Chubu Electric arrête le redémarrage du réacteur nucléaire après une enquête sur la fraude aux données
NAGOYA – Chubu Electric Power Co., entachée par le scandale, a annoncé lundi qu’elle retirerait ses demandes d’examen réglementaire pour redémarrer les réacteurs de la centrale nucléaire de Hamaoka, dans la préfecture de Shizuoka, après la publication d’un rapport d’enquête sur la falsification de données.
Lundi, un comité d’enquête composé d’avocats externes a publié le rapport sur la manipulation des données sismiques par le service public lors de la vérification du redémarrage des réacteurs n°3 et 4 de la centrale nucléaire.
Le comité a déclaré que le service public avait une culture interne qui justifiait une telle manipulation et que la direction avait réprimandé les ingénieurs pour les retards dans le calendrier de redémarrage.
Citant la pression pour le redémarrage anticipé de la centrale du centre du Japon comme l’un des facteurs à l’origine de cette mauvaise conduite, le comité a également déclaré que des dénonciations avaient été faites au sein du service public à deux reprises, en 2019 et 2021, mais qu’aucune n’avait été traitée de manière appropriée.
Le président Kingo Hayashi et le président Satoru Katsuno démissionneront pour assumer la responsabilité de cette mauvaise conduite. Minoru Yasui, directeur général principal, succédera à Hayashi en tant que président, à compter du 1er octobre.
La décision du service public porte un coup dur aux efforts du gouvernement visant à redémarrer les réacteurs nucléaires selon des règles de sécurité plus strictes après la catastrophe nucléaire de 2011 déclenchée par un puissant tremblement de terre et un tsunami.
« Je comprends que l’Autorité de régulation nucléaire et le ministère de l’Économie, du Commerce et de l’Industrie prendront des mesures strictes à l’encontre de l’entreprise », a déclaré le secrétaire en chef du Cabinet, Minoru Kihara, à propos du scandale lors d’une conférence de presse à Tokyo.
« La politique du gouvernement visant à maximiser l’utilisation de sources d’énergie décarbonées, comme l’énergie nucléaire, reste inchangée », a-t-il ajouté.
Dans le rapport, le comité a fustigé Chubu Electric pour avoir commis des actes inappropriés, comme avoir fourni de « fausses » explications sur les données sismiques de la centrale de Hamaoka et avoir été impliqué dans une « dissimulation ».
« J’ai de profonds remords », a déclaré Hayashi lors d’une conférence de presse à Nagoya.
Il a déclaré que « l’importance de la centrale nucléaire de Hamaoka reste inchangée » pour relever des défis tels que la demande croissante d’électricité et la décarbonisation.

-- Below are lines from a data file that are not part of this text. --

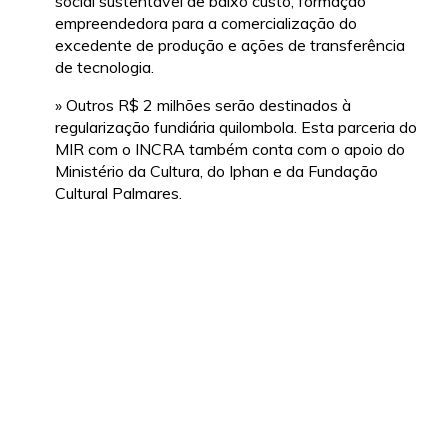
social sustentável de baixo custo, formação
empreendedora para a comercialização do
excedente de produção e ações de transferência
de tecnologia.
» Outros R$ 2 milhões serão destinados à
regularização fundiária quilombola. Esta parceria do
MIR com o INCRA também conta com o apoio do
Ministério da Cultura, do Iphan e da Fundação
Cultural Palmares.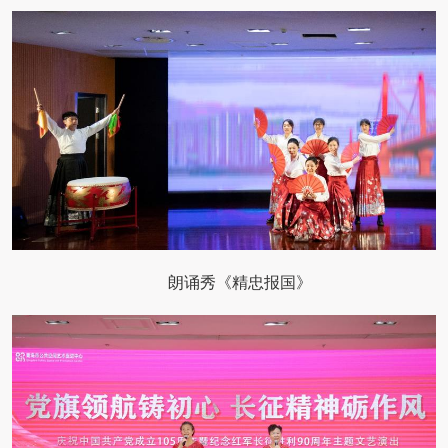
朗诵秀《精忠报国》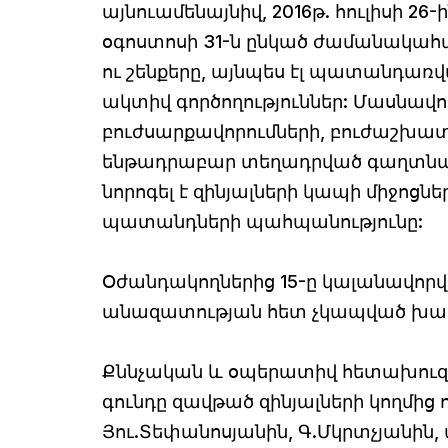
այնուամենայնիվ, 2016թ. հուլիսի 2
օգոստոսի 31-ն ընկած ժամանակահ
ու շենքերը, այնպես էլ պատանդառ
ակտիվ գործողություններ: Մասնավ
բուժսարքավորումների, բուժաշխատ
ենթադրաբար տեղադրված գաղտնալ
նորոգել է զինյալների կապի միջոցն
պատանդների պահպանությունը:
Օժանդակողներից 15-ը կալանավորվա
անազատության հետ չկապված խա
Քննչական և օպերատիվ հետախուզա
գունդը զավթած զինյալների կողմից
Յու.Տեփանոսյանին, Գ.Մկրտչյանին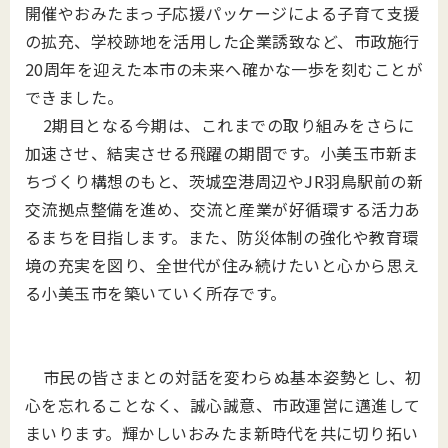
開催やおみたまっ子応援パッケージによる子育て支援
の拡充、学校跡地を活用した企業誘致など、市政施行
20周年を迎えた本市の未来へ確かな一歩を刻むことが
できました。
2期目となる今期は、これまでの取り組みをさらに
加速させ、結実させる飛躍の期間です。小美玉市新ま
ちづくり構想のもと、茨城空港周辺やJR羽鳥駅前の新
交流拠点整備を進め、交流と産業が好循環する活力あ
るまちを目指します。また、防災体制の強化や教育環
境の充実を図り、全世代が住み続けたいと心から思え
る小美玉市を築いていく所存です。
市民の皆さまとの対話を変わらぬ基本姿勢とし、初
心を忘れることなく、誠心誠意、市政運営に邁進して
まいります。輝かしいおみたま新時代を共に切り拓い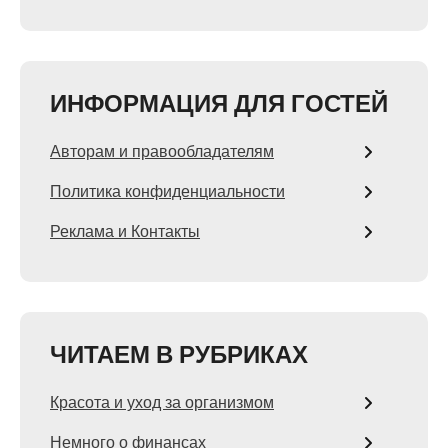
ИНФОРМАЦИЯ ДЛЯ ГОСТЕЙ
Авторам и правообладателям
Политика конфиденциальности
Реклама и Контакты
ЧИТАЕМ В РУБРИКАХ
Красота и уход за организмом
Немного о финансах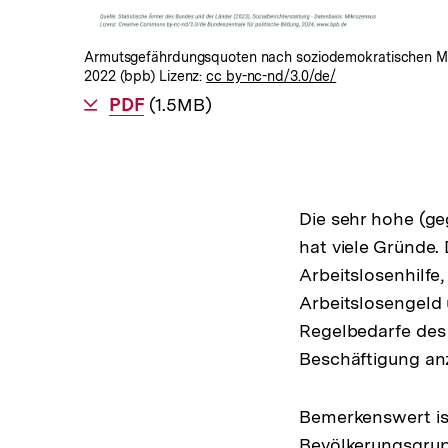
Armutsgefährdungsquoten nach soziodemokratischen M
2022 (bpb) Lizenz:
cc by-nc-nd/3.0/de/
Als
PDF
herunterladen
(1.5MB)
Die sehr hohe (ge
hat viele Gründe.
Arbeitslosenhilfe
Arbeitslosengeld
Regelbedarfe des 
Beschäftigung a
Bemerkenswert ist
Bevölkerungsgrup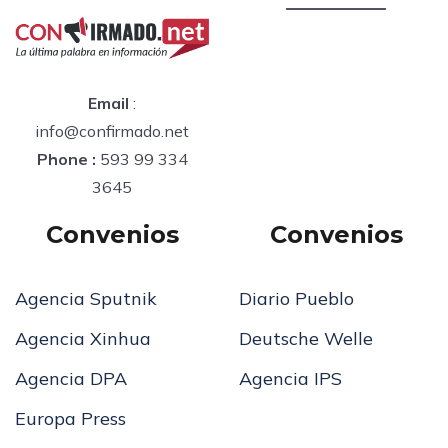
Email
:
info@confirmado.net
Phone :
593 99 334
3645
Convenios
Convenios
Agencia Sputnik
Diario Pueblo
Agencia Xinhua
Deutsche Welle
Agencia DPA
Agencia IPS
Europa Press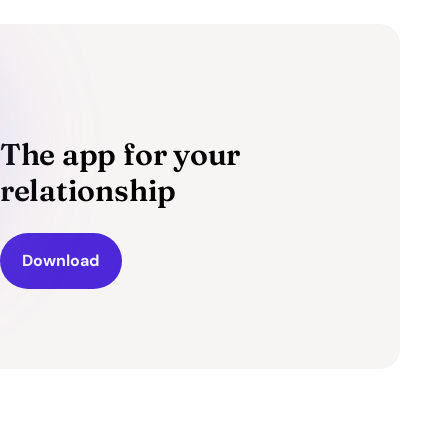
The app for your
relationship
Download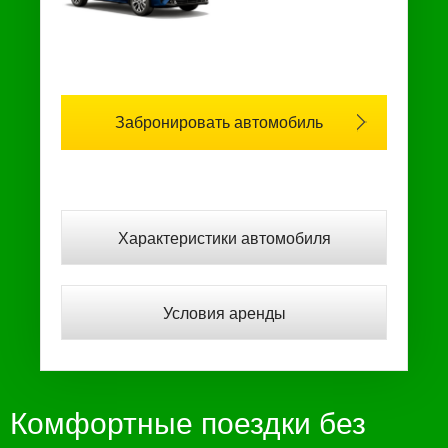
Забронировать автомобиль
Характеристики автомобиля
Условия аренды
Комфортные поездки без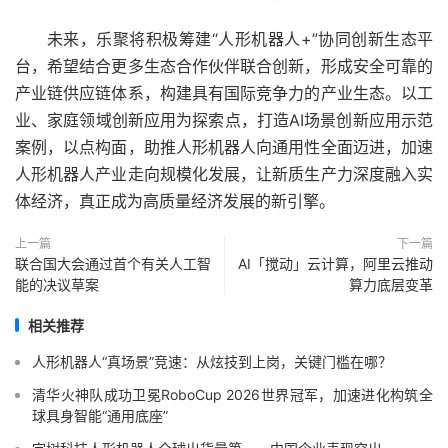
未来，乐聚将积极筹建“人形机器人+”协同创新生态平
台，希望结合更多生态合作伙伴联合创新，形成安全可靠的
产业链供应链体系，构建具有国际竞争力的产业生态。以工
业、家庭领域创新应用为探索点，打造AI场景创新应用示范
案例，以点构面，助推人形机器人向通用性全面迈进，加速
人形机器人产业走向规模化发展，让新质生产力深度融入实
体经济，真正成为高质量经济发展的新引擎。
上一篇
下一篇
联合国大会通过首个有关人工智
AI「搅动」云计算，阿里云推动
能的决议草案
算力底层变革
相关推荐
人形机器人“真场景”竞速：从炫技到上岗，关键门槛在哪？
清华火神队成功卫冕RoboCup 2026世界冠军，加速进化构筑全
球具身智能“通用底座”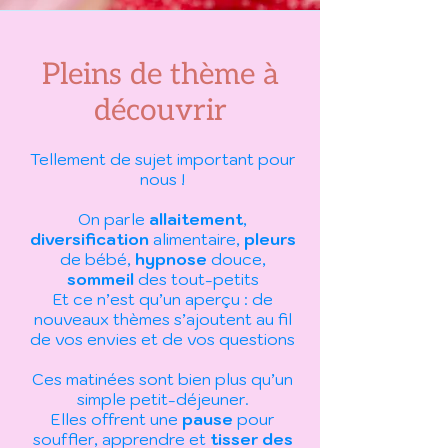
Pleins de thème à
découvrir
Tellement de sujet important pour
nous !
On parle
allaitement
,
diversification
alimentaire,
pleurs
de bébé,
hypnose
douce,
sommeil
des tout-petits
Et ce n’est qu’un aperçu : de
nouveaux thèmes s’ajoutent au fil
de vos envies et de vos questions
Ces matinées sont bien plus qu’un
simple petit-déjeuner.
Elles offrent une
pause
pour
souffler, apprendre et
tisser des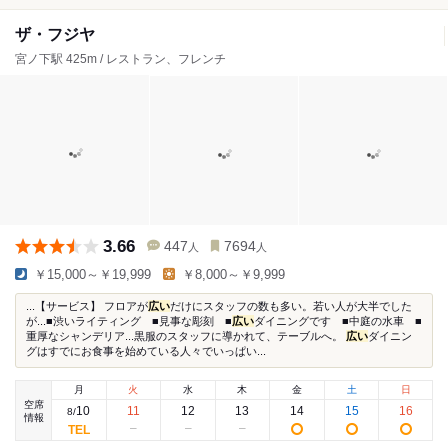
ザ・フジヤ
宮ノ下駅 425m / レストラン、フレンチ
3.66
447
7694
人
人
￥15,000～￥19,999
￥8,000～￥9,999
...【サービス】 フロアが
広い
だけにスタッフの数も多い。若い人が大半でした
が...■渋いライティング ■見事な彫刻 ■
広い
ダイニングです ■中庭の水車 ■
重厚なシャンデリア...黒服のスタッフに導かれて、テーブルへ。
広い
ダイニン
グはすでにお食事を始めている人々でいっぱい...
月
火
水
木
金
土
日
空席
10
11
12
13
14
15
16
8
/
情報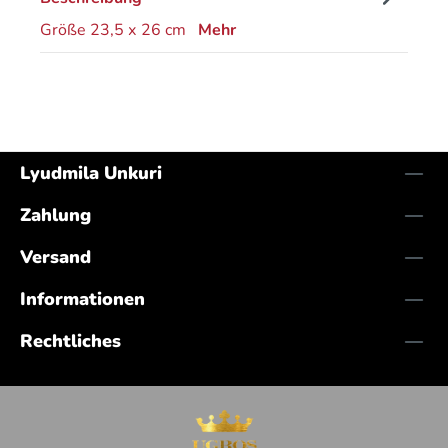
Größe 23,5 х 26 cm
Mehr
Lyudmila Unkuri
Zahlung
Versand
Informationen
Rechtliches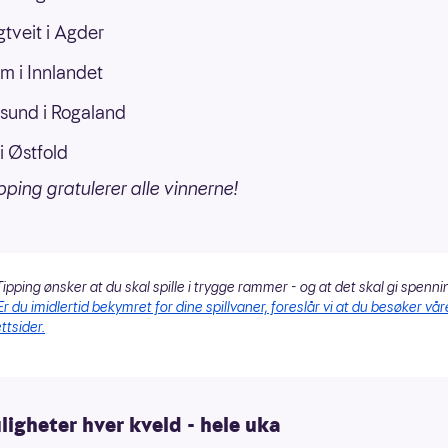
gtveit i Agder
m i Innlandet
sund i Rogaland
i Østfold
pping gratulerer alle vinnerne!
ipping ønsker at du skal spille i trygge rammer - og at det skal gi spenni
Er du imidlertid bekymret for dine spillvaner, foreslår vi at du besøker vår
ttsider.
igheter hver kveld - hele uka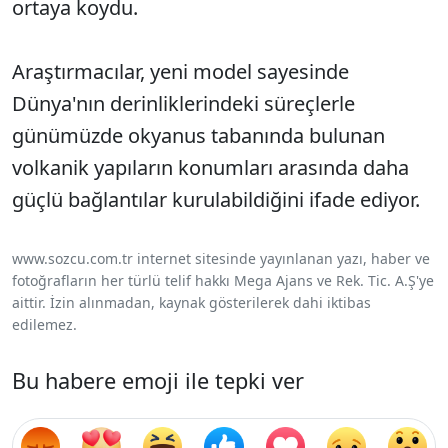
ortaya koydu.
Araştırmacılar, yeni model sayesinde
Dünya'nın derinliklerindeki süreçlerle
günümüzde okyanus tabanında bulunan
volkanik yapıların konumları arasında daha
güçlü bağlantılar kurulabildiğini ifade ediyor.
www.sozcu.com.tr internet sitesinde yayınlanan yazı, haber ve
fotoğrafların her türlü telif hakkı Mega Ajans ve Rek. Tic. A.Ş'ye
aittir. İzin alınmadan, kaynak gösterilerek dahi iktibas
edilemez.
Bu habere emoji ile tepki ver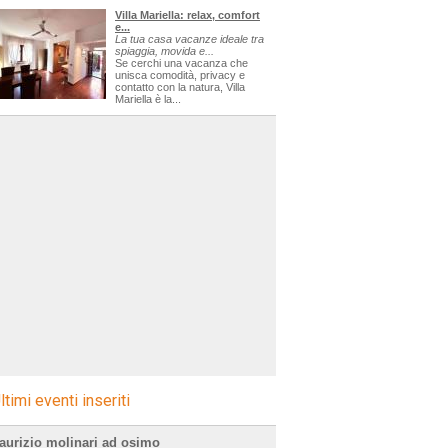
Villa Mariella: relax, comfort
e...
La tua casa vacanze ideale tra
spiaggia, movida e...
Se cerchi una vacanza che
unisca comodità, privacy e
contatto con la natura, Villa
Mariella è la...
ltimi eventi inseriti
aurizio molinari ad osimo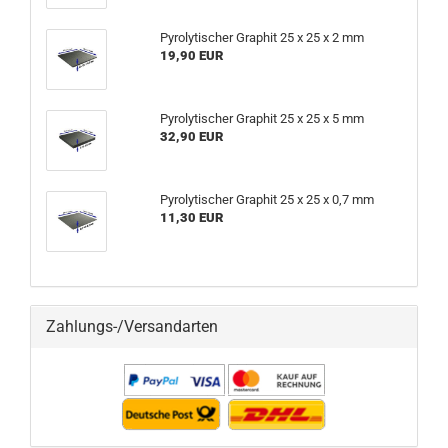
Pyrolytischer Graphit 25 x 25 x 2 mm
19,90 EUR
Pyrolytischer Graphit 25 x 25 x 5 mm
32,90 EUR
Pyrolytischer Graphit 25 x 25 x 0,7 mm
11,30 EUR
Zahlungs-/Versandarten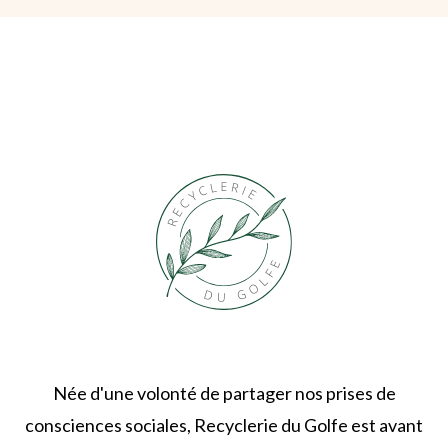
Née d'une volonté de partager nos prises de
consciences sociales, Recyclerie du Golfe est avant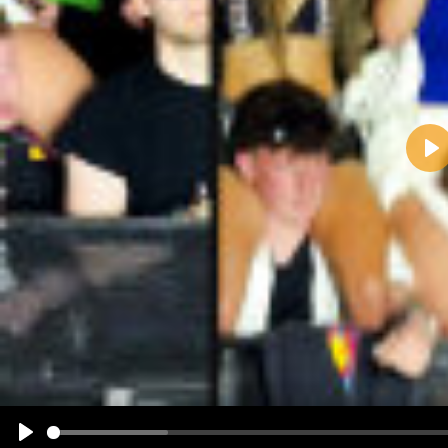
Pla
Name:
E-Mail-Adresse (optional):
Kommentar:
Alle HTML-Tags außer <br>, <strike> und <i> werden aus Deinem Kommentar entfernt.
URLs werden automatisch umgewandelt. Bitte verwende "www." oder "http://" in URLs
Ich möchte eine E-Mail, wenn zu meinem Kommentar Antworten erscheinen.
Ich möchte eine E-Mail, wenn auf dieser Seite weitere Kommentare erscheinen.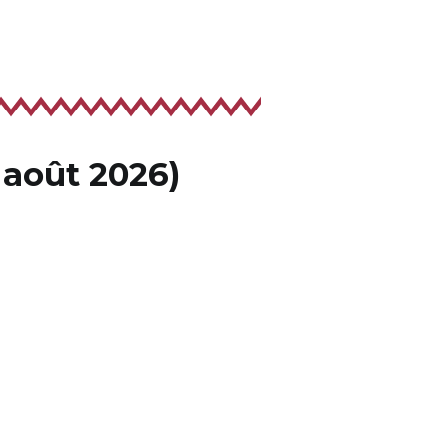
août 2026)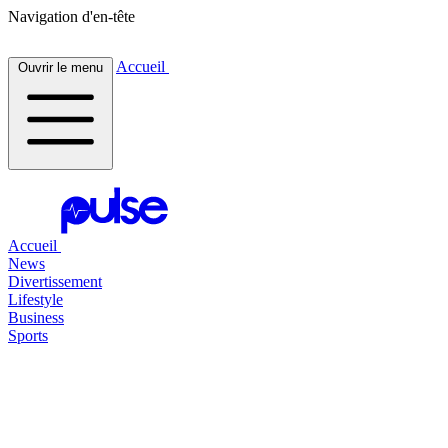
Navigation d'en-tête
Accueil
Ouvrir le menu
Accueil
News
Divertissement
Lifestyle
Business
Sports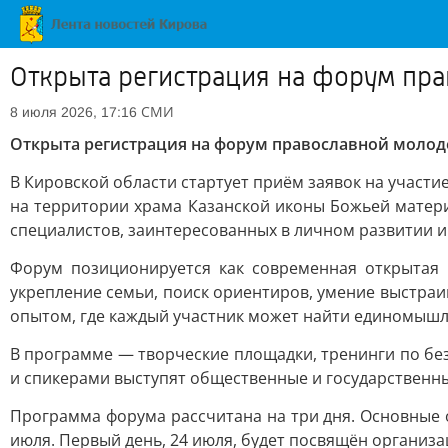
Открыта регистрация на форум пра
СМИ
8 июля 2026, 17:16
Открыта регистрация на форум православной молод
В Кировской области стартует приём заявок на участи
на территории храма Казанской иконы Божьей матери
специалистов, заинтересованных в личном развитии и 
Форум позиционируется как современная открытая 
укрепление семьи, поиск ориентиров, умение выстраи
опытом, где каждый участник может найти единомышл
В программе — творческие площадки, тренинги по бе
и спикерами выступят общественные и государственн
Программа форума рассчитана на три дня. Основные 
июля. Первый день, 24 июля, будет посвящён организа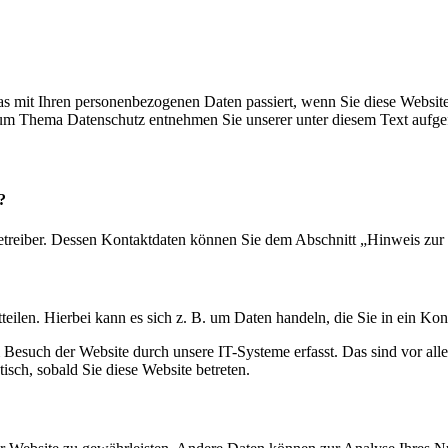
s mit Ihren personenbezogenen Daten passiert, wenn Sie diese Websit
 zum Thema Datenschutz entnehmen Sie unserer unter diesem Text aufge
?
etreiber. Dessen Kontaktdaten können Sie dem Abschnitt „Hinweis zur 
eilen. Hierbei kann es sich z. B. um Daten handeln, die Sie in ein Ko
esuch der Website durch unsere IT-Systeme erfasst. Das sind vor alle
isch, sobald Sie diese Website betreten.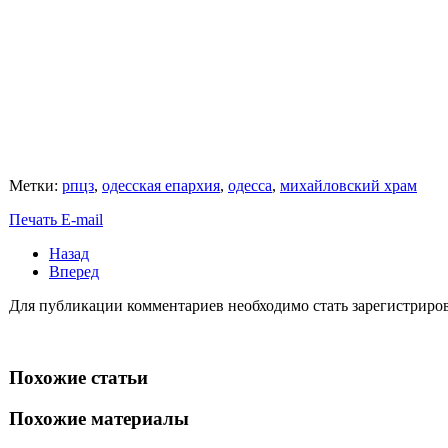
Метки:
рпцз
,
одесская епархия
,
одесса
,
михайловский храм
Печать
E-mail
Назад
Вперед
Для публикации комментариев необходимо стать зарегистрирова
Похожие статьи
Похожие материалы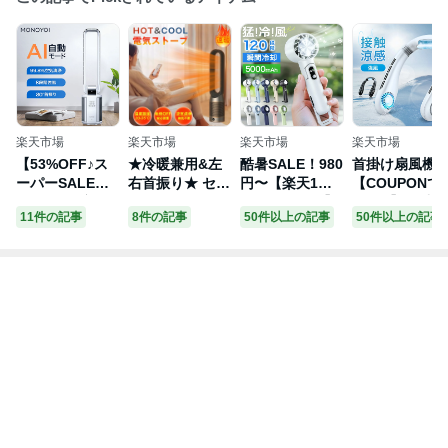
楽天市場
楽天市場
楽天市場
楽天市場
【53%OFF♪ス
★冷暖兼用&左
酷暑SALE！980
首掛け扇風機
ーパーSALE】A
右首振り★ セラ
円〜【楽天1位
【COUPONで3
Iおまかせ 空気
ミックファンヒ
★テレビ紹介】
280円】12連冠
11件の記事
8件の記事
50件以上の記事
50件以上の記事
清浄 扇風機 リ
ーター 電気スト
ハンディファン
ネッククーラ
ビング 静音 リ
ーブ 足元 ファ
冷却プレート 12
羽なし 扇風機
モコン 羽なし
ンヒーター 空気
0段階 携帯扇風
首かけ 軽量 小
加湿機 空気清浄
清浄付き 遠赤外
機 5000mAh 32
型 接触涼感 国
機 3重空気清浄
線ヒーター 温度
00mAh クーラ
内累計販売500
80°左右首振り
設定 大型 即暖 8
ー 冷却プレート
000台＋ 静音 
上下40°調整 7つ
段階風量調節 静
強風 冷却モード
帯扇風機 ハン
のモード 8段階
音温風機 速暖ヒ
扇風機 卓上 小
ィファン 8.5h
風量 HEPAフィ
ーター 過熱保護
型扇風機 ハンデ
続送風 LED表
ルターUV除菌
転倒オフ リモコ
ィ扇風機 手持ち
首掛け 扇風機
マイナスイオン
ン付 首振り タ
扇風機 腰掛け扇
ネックファン 
放出 リズム風
イマー 省エネ
風機 usb充電式
量3段階 USB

Katsuno a déclaré qu’il envisageait également de démissionner de son poste de chef de la Fédération économique du centre du Japon, un lobby commercial, à la suite du scandale.
Chubu Electric a également fait face à de vives critiques de la part des habitants d’Omaezaki, où se trouve l’usine de Hamaoka. Une femme de 69 ans de la ville a déclaré qu’elle avait « renoncé » à la réforme organisationnelle du service public.
Pendant ce temps, un homme indépendant de 57 ans a déclaré : « Je ne pense pas que la centrale nucléaire de Hamaoka puisse encore redémarrer. Même si la direction change, je ne vois aucune vision permettant aux choses de tourner dans une direction positive pour Omaezaki. »
En janvier, Chubu Electric a annoncé les irrégularités et mis en place une commission d’enquête. Les demandes d’examen préalable pour redémarrer les deux réacteurs de la seule centrale nucléaire du service public ont été déposées auprès du régulateur entre 2014 et 2015.
Le service public a été frappé par une série de scandales, notamment la falsification de documents, révélée en août, impliquant des réclamations relatives aux coûts liés aux travaux de déclassement des réacteurs n°1 et 2 de la centrale de Hamaoka, ainsi que la surfacturation des clients pour l’électricité.
Vendredi, Chubu Electric a déclaré avoir reçu le rapport du comité.
Hayashi est devenu président en avril 2020, tandis que Katsuno a été président pendant environ cinq ans à partir de juin 2015. La falsification des données a commencé au plus tard vers 2012 et s’est poursuivie pendant que Katsuno était président.
Le nouveau président, Yasui, a rejoint Chubu Electric en 1988. Après avoir occupé le poste de directeur général, il est devenu directeur en 2026. Il est originaire de la préfecture d’Aichi, également au centre du Japon.